#### What you need to do:
Quote the records in full and leave their pictures out.

:: Listed entries

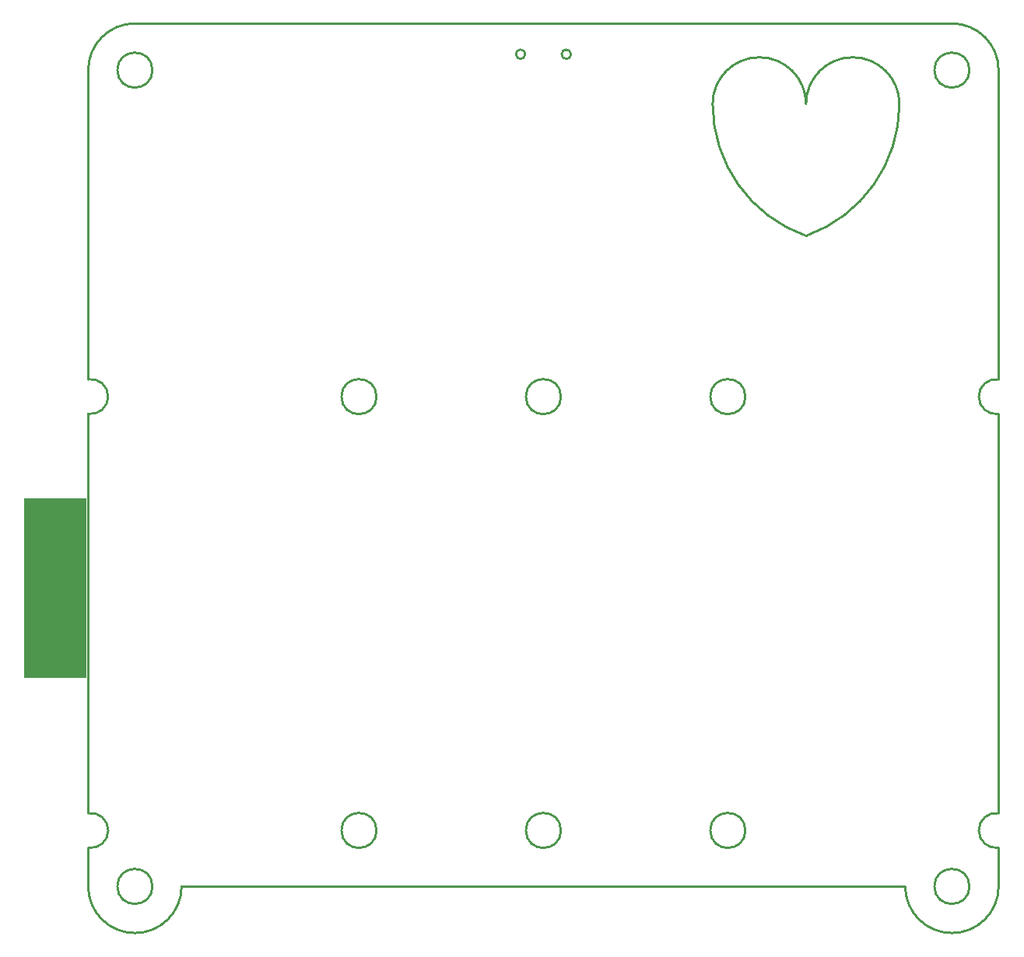
<source format=gko>
G04*
G04 #@! TF.GenerationSoftware,Altium Limited,Altium Designer,20.2.6 (244)*
G04*
G04 Layer_Color=16711935*
%FSLAX24Y24*%
%MOIN*%
G70*
G04*
G04 #@! TF.SameCoordinates,AAC5203C-1E5B-4ACD-AD40-D79658958D62*
G04*
G04*
G04 #@! TF.FilePolarity,Positive*
G04*
G01*
G75*
%ADD10C,0.0100*%
G36*
X19766Y26432D02*
Y34132D01*
X22416D01*
Y26432D01*
X19766D01*
D02*
G37*
D10*
X60250Y17500D02*
G03*
X60250Y17500I-750J0D01*
G01*
X25250D02*
G03*
X25250Y17500I-750J0D01*
G01*
X60250Y52500D02*
G03*
X60250Y52500I-750J0D01*
G01*
X25250D02*
G03*
X25250Y52500I-750J0D01*
G01*
X43180Y53180D02*
G03*
X43180Y53180I-200J0D01*
G01*
X41220D02*
G03*
X41220Y53180I-200J0D01*
G01*
X53269Y45400D02*
G03*
X57250Y51050I-2019J5650D01*
G01*
X49249D02*
G03*
X53275Y45383I6001J0D01*
G01*
X57250Y51050D02*
G03*
X53250Y51050I-2000J0D01*
G01*
D02*
G03*
X49250Y51050I-2000J0D01*
G01*
X22500Y37762D02*
G03*
X22500Y39247I104J743D01*
G01*
X22504Y19157D02*
G03*
X22504Y20643I104J743D01*
G01*
X61504Y39243D02*
G03*
X61504Y37757I-104J-743D01*
G01*
X42750Y38500D02*
G03*
X42750Y38500I-750J0D01*
G01*
Y19900D02*
G03*
X42750Y19900I-750J0D01*
G01*
X57500Y17500D02*
G03*
X61500Y17500I2000J0D01*
G01*
Y52500D02*
G03*
X59500Y54500I-2000J0D01*
G01*
X24500D02*
G03*
X22500Y52500I0J-2000D01*
G01*
Y17500D02*
G03*
X26500Y17500I2000J0D01*
G01*
X61504Y20643D02*
G03*
X61504Y19157I-104J-743D01*
G01*
X50650Y19900D02*
G03*
X50650Y19900I-750J0D01*
G01*
Y38500D02*
G03*
X50650Y38500I-750J0D01*
G01*
X34850D02*
G03*
X34850Y38500I-750J0D01*
G01*
Y19900D02*
G03*
X34850Y19900I-750J0D01*
G01*
X61500Y39247D02*
Y52500D01*
X22500Y17500D02*
Y19142D01*
Y39247D02*
Y52500D01*
X22504Y20643D02*
Y37757D01*
X61504Y20643D02*
Y37757D01*
X61500Y17500D02*
Y19142D01*
X26500Y17500D02*
X57500D01*
X24500Y54500D02*
X59500D01*
M02*

</source>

::::

#### Written answer:
<source format=gko>
G04*
G04 #@! TF.GenerationSoftware,Altium Limited,Altium Designer,20.2.6 (244)*
G04*
G04 Layer_Color=16711935*
%FSLAX24Y24*%
%MOIN*%
G70*
G04*
G04 #@! TF.SameCoordinates,AAC5203C-1E5B-4ACD-AD40-D79658958D62*
G04*
G04*
G04 #@! TF.FilePolarity,Positive*
G04*
G01*
G75*
%ADD10C,0.0100*%
G36*
X19766Y26432D02*
Y34132D01*
X22416D01*
Y26432D01*
X19766D01*
D02*
G37*
D10*
X60250Y17500D02*
G03*
X60250Y17500I-750J0D01*
G01*
X25250D02*
G03*
X25250Y17500I-750J0D01*
G01*
X60250Y52500D02*
G03*
X60250Y52500I-750J0D01*
G01*
X25250D02*
G03*
X25250Y52500I-750J0D01*
G01*
X43180Y53180D02*
G03*
X43180Y53180I-200J0D01*
G01*
X41220D02*
G03*
X41220Y53180I-200J0D01*
G01*
X53269Y45400D02*
G03*
X57250Y51050I-2019J5650D01*
G01*
X49249D02*
G03*
X53275Y45383I6001J0D01*
G01*
X57250Y51050D02*
G03*
X53250Y51050I-2000J0D01*
G01*
D02*
G03*
X49250Y51050I-2000J0D01*
G01*
X22500Y37762D02*
G03*
X22500Y39247I104J743D01*
G01*
X22504Y19157D02*
G03*
X22504Y20643I104J743D01*
G01*
X61504Y39243D02*
G03*
X61504Y37757I-104J-743D01*
G01*
X42750Y38500D02*
G03*
X42750Y38500I-750J0D01*
G01*
Y19900D02*
G03*
X42750Y19900I-750J0D01*
G01*
X57500Y17500D02*
G03*
X61500Y17500I2000J0D01*
G01*
Y52500D02*
G03*
X59500Y54500I-2000J0D01*
G01*
X24500D02*
G03*
X22500Y52500I0J-2000D01*
G01*
Y17500D02*
G03*
X26500Y17500I2000J0D01*
G01*
X61504Y20643D02*
G03*
X61504Y19157I-104J-743D01*
G01*
X50650Y19900D02*
G03*
X50650Y19900I-750J0D01*
G01*
Y38500D02*
G03*
X50650Y38500I-750J0D01*
G01*
X34850D02*
G03*
X34850Y38500I-750J0D01*
G01*
Y19900D02*
G03*
X34850Y19900I-750J0D01*
G01*
X61500Y39247D02*
Y52500D01*
X22500Y17500D02*
Y19142D01*
Y39247D02*
Y52500D01*
X22504Y20643D02*
Y37757D01*
X61504Y20643D02*
Y37757D01*
X61500Y17500D02*
Y19142D01*
X26500Y17500D02*
X57500D01*
X24500Y54500D02*
X59500D01*
M02*

</source>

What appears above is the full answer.